OECD Agricultural Outlook 2010-2019:Highlights

Posted in Uncategorized by qmarks on December 18, 2010

Agriculture has experienced a number of severe shocks in recent years with record high oil prices, commodity price spikes, food security fears and resultant trade restrictions, not to mention the most serious global economic recession since the 1930s. The greatest impact has been on the poor, especially in developing countries, with the world’s hungry now estimated at over 1 billion people. Agriculture has shown remarkable resilience, particularly in the OECD area, with strong supply response to high prices and with continuing, albeit dampened, demand growth during the crisis. In 2010, a degree of normalcy has returned to many markets with production closer to historical levels and demand recovering. Still, many governments remain concerned about the potential for a repetition of significant shocks to such key factors as energy prices, exchange rates, and/or the macroeconomic performance of key countries and regions, and about the consequences that such shocks have on market volatility.

 The macroeconomic environment underlying the commodity projections is more positive than in the 2009 Outlook. It reflects the start of global economic recovery in late 2009 and a slow transition towards higher sustainable and non inflationary growth beyond the near term. A two-speed recovery appears to be underway characterised by weak and hesitant growth with high unemployment in many OECD countries and by stronger growth and faster recovery in the large developing countries which is slowly spreading to the rest of the developing world and helping to fuel world income growth. High energy prices have returned and are assumed to remain a feature of the period covered by this Outlook. A further increase in oil prices could be expected to increase input and production costs, having an impact on crop supplies, prices and trade flows, and reinforce feedstock demand for biofuels.

 Underpinning agricultural prices is increasingly a higher cost structure particularly in regions where energy inputs are used intensively. Global agricultural production is anticipated to grow more slowly in the next decade than in the past one, but in the absence of unexpected shocks, growth remains on track with estimated longer term requirements of a 70% increase in global food production by 2050. On a  per capita basis, production growth in least developed countries is struggling to keep up with rapid population growth. Global sectoral growth will be led by the regions of Latin America and Eastern Europe and, to a lesser extent, by certain countries in Asia.
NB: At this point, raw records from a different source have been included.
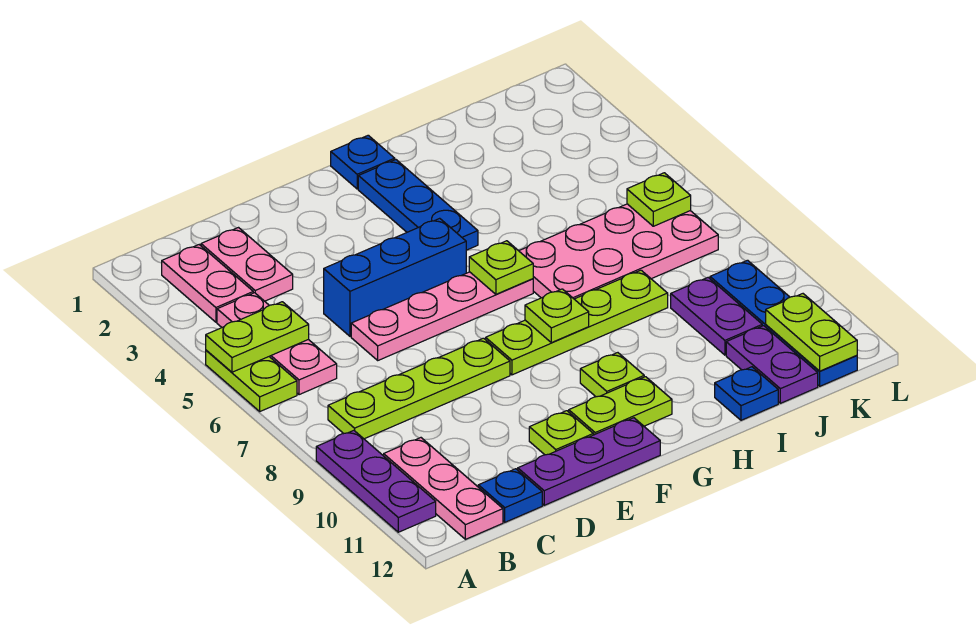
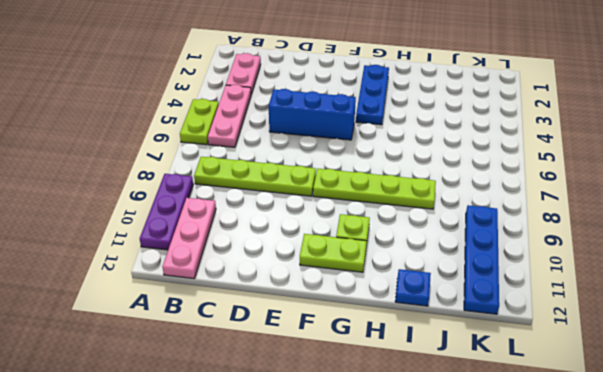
none -> pink plate C2:C3 level 1
none -> blue plate C12 level 1
none -> pink plate D6:G6 level 1

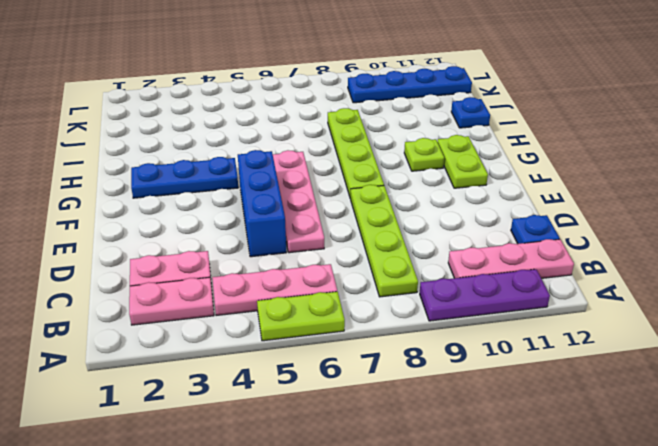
none -> purple plate D12:F12 level 1
none -> lime plate E11 level 1
none -> blue plate G1 level 1

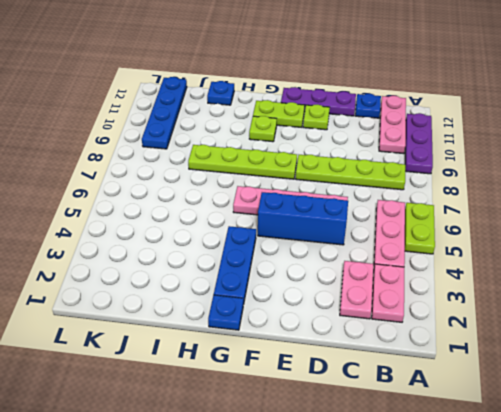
none -> pink plate H6:K7 level 1
none -> purple plate J9:J10 level 1
none -> purple plate J11:J12 level 1

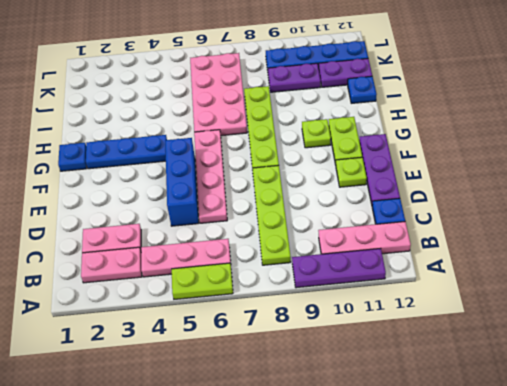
none -> lime plate A5:B5 level 2
none -> lime plate G6 level 2
none -> lime plate G8 level 2

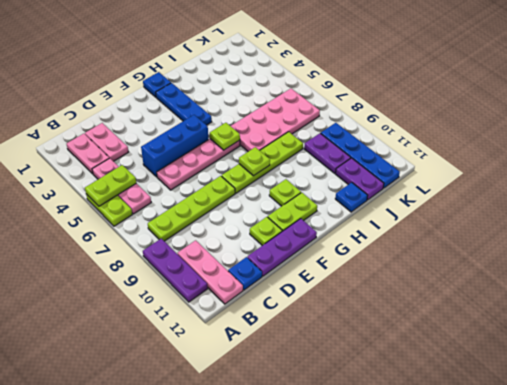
none -> lime plate K6 level 2
none -> lime plate K11:K12 level 2

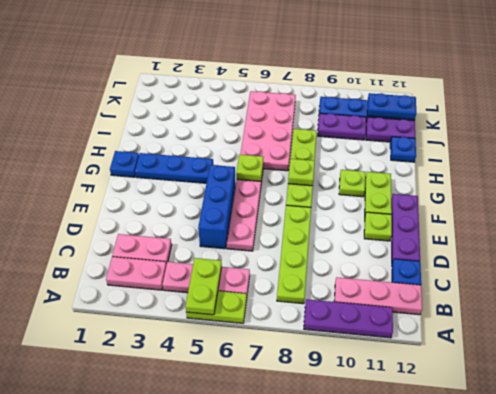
blue plate K11:K12 level 2 -> lime plate K11:K12 level 2
none -> lime plate K6 level 2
 Average crop prices over the next ten years for the commodities covered in this Outlook are projected to be above the levels of the decade prior to the 2007/08 peaks, in both nominal and real terms (adjusted for inflation). Average wheat and coarse grain prices are projected to be nearly 15-40% higher in real terms relative to 1997-2006, while for vegetable oils real prices are expected to be more than 40% higher. World sugar prices to 2019 will also be above the average of the previous decade but well below the 29-year highs experienced at the end of 2009.

 For livestock products, average meat prices in real terms, other than for pigmeat, are expected to surpass the 1997-2006 average over the coming decade initially due to lower supplies, higher feed costs and rising demand. Pigmeat real prices should stay relatively subdued due to an anticipated increase in supply from Brazil and China. Economic recovery will strengthen consumption of meats relative to cereals, particularly in developing countries, with most growth favouring cheaper meat – poultry and pigmeat – relative to beef. Average dairy prices in real terms are expected to be 16-45% higher in 2010-19 relative to 1997-2006, with butter prices showing most gains, supported by higher energy and vegetable oil prices.

 Biofuel markets depend heavily on government incentives and mandates, but prospects remain uncertain, due to unpredictable factors such as the future trend in crude oil prices, changes in policy interventions and developments in second-generation technologies. Continued expansion of biofuel production to meet mandated use will create additional demand for wheat, coarse grains, vegetable oils and sugar used as feedstocks.

 Developing countries will provide the main source of growth for world agricultural production, consumption and trade. Demand from developing countries is driven by rising per capita incomes and urbanisation, reinforced by population growth, which remains nearly twice that of the OECD area. As incomes rise, diets are expected to slowly diversify away from staple foods towards increased meats and processed foods that will favour livestockand dairy products. Also, with increasing affluence and an expanding middle class, food consumption in these countries should become less responsive to price and income changes, as is currently the case in OECD countries. This implies that larger changes  in price and incomes will be required for consumption to adjust to any unforeseen shocks.